I do not quite understand the above situation? And is it happened before the collision?

"The slope of the road heading south is S=1.45% south and the entire road slopes to the east at 2.75%. "

I did not understand the above statement,either!

The car is sent east of the impact about 18 feet, But from center to edge of pavement is 14 feet, so the car is out of the pavement?

Without consider the above parameters. From the impact distance in the north-south direction.

I try to estimate the speed right after the impact for both car:

Assume the stopping distance are all due to friction of the road (which might not be true if car was flying after the impact)

The following are very rough estimation and base on the above assumption:

acceleration for both car assume to be the same: a=-0.565*9.8=5.537 m/s^2

v=sqrt(2*a*s)=sqrt(2*9.8*0.565*s)

19 feet=5.79 m so the speed is about 8 m/s So it took 1.4 s to fully stopped after the collision.

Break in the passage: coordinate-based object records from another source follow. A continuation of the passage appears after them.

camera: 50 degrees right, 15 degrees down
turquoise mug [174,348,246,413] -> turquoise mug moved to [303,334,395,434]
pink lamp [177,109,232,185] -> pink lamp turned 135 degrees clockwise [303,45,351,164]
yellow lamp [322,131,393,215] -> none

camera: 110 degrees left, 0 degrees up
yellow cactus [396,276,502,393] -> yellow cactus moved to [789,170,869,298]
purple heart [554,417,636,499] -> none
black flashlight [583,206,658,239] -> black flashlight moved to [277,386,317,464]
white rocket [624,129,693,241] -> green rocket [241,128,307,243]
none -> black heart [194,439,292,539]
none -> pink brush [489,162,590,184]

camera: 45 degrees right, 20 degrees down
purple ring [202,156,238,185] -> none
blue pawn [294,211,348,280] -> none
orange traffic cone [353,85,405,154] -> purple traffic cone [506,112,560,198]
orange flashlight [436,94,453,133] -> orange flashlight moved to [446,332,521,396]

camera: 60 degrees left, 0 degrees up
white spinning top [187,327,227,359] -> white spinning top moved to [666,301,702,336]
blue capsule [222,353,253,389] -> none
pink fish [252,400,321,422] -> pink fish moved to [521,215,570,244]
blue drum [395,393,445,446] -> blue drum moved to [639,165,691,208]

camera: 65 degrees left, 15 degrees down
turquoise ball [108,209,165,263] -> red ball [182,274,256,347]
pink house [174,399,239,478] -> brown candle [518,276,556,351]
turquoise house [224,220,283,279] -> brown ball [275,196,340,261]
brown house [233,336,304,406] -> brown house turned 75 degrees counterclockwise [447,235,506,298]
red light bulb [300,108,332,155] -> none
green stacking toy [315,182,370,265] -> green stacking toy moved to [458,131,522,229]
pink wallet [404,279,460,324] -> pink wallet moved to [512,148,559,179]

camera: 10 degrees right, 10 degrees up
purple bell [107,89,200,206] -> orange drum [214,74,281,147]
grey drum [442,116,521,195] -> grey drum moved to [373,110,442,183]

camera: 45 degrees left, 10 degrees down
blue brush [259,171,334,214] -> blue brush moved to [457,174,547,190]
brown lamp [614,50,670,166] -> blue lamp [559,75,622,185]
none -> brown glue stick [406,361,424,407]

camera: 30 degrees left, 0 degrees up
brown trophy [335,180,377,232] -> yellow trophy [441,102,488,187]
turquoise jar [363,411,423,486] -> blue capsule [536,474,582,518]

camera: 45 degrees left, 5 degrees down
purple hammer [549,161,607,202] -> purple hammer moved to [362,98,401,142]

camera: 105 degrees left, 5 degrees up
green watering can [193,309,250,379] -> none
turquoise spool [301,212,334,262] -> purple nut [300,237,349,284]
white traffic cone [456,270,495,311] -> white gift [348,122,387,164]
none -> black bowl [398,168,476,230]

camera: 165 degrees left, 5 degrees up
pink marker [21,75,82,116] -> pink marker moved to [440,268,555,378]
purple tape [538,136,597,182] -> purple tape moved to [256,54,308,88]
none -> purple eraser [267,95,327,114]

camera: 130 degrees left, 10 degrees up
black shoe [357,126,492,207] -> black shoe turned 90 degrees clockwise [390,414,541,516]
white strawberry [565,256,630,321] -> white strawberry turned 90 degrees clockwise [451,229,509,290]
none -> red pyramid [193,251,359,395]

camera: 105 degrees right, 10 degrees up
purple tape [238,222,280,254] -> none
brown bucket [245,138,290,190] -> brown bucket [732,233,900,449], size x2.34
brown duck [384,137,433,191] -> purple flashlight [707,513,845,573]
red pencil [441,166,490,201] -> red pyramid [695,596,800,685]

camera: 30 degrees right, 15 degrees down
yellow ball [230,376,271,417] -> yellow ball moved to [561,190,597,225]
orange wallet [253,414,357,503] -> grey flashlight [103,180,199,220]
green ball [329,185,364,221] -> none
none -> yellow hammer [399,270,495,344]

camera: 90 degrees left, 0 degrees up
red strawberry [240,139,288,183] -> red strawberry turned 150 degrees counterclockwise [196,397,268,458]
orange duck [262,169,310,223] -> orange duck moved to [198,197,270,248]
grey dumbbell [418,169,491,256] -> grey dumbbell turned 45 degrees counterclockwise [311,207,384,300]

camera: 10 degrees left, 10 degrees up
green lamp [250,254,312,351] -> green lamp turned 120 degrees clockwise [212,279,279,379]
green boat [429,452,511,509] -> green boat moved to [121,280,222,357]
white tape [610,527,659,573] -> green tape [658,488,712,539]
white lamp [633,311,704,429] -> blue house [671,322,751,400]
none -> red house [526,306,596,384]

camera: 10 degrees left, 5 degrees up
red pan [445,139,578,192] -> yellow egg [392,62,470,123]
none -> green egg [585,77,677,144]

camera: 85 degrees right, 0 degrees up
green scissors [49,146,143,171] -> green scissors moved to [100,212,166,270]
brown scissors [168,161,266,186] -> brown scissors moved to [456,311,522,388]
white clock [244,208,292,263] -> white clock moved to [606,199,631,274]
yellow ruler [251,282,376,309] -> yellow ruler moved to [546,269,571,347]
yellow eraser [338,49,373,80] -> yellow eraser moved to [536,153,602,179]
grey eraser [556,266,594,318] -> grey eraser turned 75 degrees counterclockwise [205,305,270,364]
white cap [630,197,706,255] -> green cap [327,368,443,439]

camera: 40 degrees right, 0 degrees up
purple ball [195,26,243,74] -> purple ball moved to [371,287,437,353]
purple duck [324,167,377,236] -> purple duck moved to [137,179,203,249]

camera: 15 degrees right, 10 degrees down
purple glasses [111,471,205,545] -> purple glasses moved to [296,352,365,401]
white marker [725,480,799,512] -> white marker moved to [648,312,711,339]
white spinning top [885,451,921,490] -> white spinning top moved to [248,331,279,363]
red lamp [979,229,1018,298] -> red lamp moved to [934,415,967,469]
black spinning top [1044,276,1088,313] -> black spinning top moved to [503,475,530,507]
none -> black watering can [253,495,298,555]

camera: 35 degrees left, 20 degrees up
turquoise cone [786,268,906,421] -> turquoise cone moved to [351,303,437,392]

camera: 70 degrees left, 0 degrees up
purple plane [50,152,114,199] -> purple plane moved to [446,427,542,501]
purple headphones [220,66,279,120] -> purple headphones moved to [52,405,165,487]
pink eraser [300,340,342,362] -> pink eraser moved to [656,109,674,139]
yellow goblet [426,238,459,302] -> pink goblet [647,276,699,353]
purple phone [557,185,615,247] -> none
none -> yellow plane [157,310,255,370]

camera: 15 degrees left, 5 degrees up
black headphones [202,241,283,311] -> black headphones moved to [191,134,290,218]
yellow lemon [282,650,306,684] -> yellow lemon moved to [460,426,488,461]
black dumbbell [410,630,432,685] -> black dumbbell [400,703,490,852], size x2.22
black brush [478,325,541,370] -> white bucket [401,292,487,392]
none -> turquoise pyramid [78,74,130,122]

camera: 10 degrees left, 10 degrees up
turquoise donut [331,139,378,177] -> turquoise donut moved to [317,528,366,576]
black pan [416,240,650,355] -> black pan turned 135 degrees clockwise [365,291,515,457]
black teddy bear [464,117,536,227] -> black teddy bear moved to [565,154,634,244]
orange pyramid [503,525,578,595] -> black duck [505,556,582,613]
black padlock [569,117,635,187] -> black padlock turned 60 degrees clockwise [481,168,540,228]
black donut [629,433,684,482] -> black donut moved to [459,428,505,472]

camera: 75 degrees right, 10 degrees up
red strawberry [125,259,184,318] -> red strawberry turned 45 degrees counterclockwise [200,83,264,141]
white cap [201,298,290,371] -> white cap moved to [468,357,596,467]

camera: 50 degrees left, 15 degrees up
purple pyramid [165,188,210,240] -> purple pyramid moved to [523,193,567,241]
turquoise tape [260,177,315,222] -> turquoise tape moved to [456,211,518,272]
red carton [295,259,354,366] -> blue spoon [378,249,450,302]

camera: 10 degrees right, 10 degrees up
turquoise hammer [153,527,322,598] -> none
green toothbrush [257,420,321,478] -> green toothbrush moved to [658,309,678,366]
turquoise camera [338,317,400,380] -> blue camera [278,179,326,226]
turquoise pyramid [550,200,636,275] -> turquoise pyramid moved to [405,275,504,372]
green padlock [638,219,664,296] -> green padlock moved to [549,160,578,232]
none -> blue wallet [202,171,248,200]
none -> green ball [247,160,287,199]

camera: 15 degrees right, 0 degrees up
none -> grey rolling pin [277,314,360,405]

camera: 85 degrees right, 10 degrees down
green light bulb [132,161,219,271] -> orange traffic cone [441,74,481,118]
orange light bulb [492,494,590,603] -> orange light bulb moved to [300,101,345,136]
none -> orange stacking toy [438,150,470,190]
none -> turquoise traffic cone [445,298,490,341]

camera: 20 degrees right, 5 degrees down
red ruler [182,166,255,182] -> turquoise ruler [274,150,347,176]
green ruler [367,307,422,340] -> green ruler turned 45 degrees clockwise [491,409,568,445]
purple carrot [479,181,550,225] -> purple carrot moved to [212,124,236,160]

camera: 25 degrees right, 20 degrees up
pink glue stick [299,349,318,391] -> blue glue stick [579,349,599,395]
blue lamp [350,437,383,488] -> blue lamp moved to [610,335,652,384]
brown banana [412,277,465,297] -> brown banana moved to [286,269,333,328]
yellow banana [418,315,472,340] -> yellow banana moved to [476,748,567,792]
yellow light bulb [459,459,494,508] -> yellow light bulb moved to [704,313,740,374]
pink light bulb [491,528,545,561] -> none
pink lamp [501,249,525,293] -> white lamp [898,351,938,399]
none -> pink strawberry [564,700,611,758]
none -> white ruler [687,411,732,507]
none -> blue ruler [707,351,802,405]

8 feet=2.43m so the speed is about 5.2m/s So it took 0.9s to fully stopped after the collision.

Initial speed for the truck is 43mph=69km/hr=19.2m/s

Assume conservation of momentum during collision

3650*(v+5.2)=5251*(19.2+8) so v=33.9m/s = 122 km/hr= 75.9 mph (estimated speed for the car)

Because the mass for the car is smaller than the truck and the bounce off distance for the car is less than the truck, so the speed of the car is larger than the truck.

However, the above estimate are based on very simple model. I believe local police agent should have gather more data to provide a better estimation.